WHAT NEEDS TO BE DONE >>
Below are lines of data, and only some are wanted. Please repeat exactly those from the line that has "For each pixel u v, give camera depth d." through the line that has "454 307 60.16".
[Start of Attachment]
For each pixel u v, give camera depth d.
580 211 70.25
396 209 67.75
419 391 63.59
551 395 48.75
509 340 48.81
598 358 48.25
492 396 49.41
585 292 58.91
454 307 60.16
[End of Attachment]
[Start of Attachment]
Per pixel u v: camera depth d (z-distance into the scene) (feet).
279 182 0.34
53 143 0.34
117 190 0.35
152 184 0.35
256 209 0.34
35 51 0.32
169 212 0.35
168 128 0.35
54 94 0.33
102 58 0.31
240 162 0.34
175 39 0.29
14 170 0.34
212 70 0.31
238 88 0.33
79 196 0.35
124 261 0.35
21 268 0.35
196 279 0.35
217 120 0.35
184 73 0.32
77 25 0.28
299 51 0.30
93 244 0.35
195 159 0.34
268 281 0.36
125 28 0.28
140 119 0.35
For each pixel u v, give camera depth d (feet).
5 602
[End of Attachment]
[Start of Attachment]
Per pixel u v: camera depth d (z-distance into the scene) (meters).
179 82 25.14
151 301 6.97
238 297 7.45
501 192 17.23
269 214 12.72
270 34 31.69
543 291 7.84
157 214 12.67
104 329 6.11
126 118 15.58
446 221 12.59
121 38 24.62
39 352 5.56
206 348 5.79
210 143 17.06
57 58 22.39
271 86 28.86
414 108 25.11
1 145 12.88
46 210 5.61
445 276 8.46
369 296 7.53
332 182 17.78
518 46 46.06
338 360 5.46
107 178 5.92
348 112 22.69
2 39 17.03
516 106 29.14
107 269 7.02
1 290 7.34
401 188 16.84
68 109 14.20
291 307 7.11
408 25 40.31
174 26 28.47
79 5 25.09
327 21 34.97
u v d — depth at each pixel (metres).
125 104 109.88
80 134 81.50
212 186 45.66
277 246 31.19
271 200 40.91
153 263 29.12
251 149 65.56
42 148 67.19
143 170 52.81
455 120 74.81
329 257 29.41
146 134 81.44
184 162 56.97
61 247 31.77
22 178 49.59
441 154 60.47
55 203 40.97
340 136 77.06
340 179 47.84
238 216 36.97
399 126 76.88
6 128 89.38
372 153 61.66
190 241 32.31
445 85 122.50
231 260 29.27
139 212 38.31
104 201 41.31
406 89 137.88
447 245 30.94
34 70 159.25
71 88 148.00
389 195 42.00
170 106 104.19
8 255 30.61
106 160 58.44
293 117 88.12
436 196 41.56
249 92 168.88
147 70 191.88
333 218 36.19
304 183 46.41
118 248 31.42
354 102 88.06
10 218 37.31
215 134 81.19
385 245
[End of Attachment]
RESPONSE BELOW >>
For each pixel u v, give camera depth d.
580 211 70.25
396 209 67.75
419 391 63.59
551 395 48.75
509 340 48.81
598 358 48.25
492 396 49.41
585 292 58.91
454 307 60.16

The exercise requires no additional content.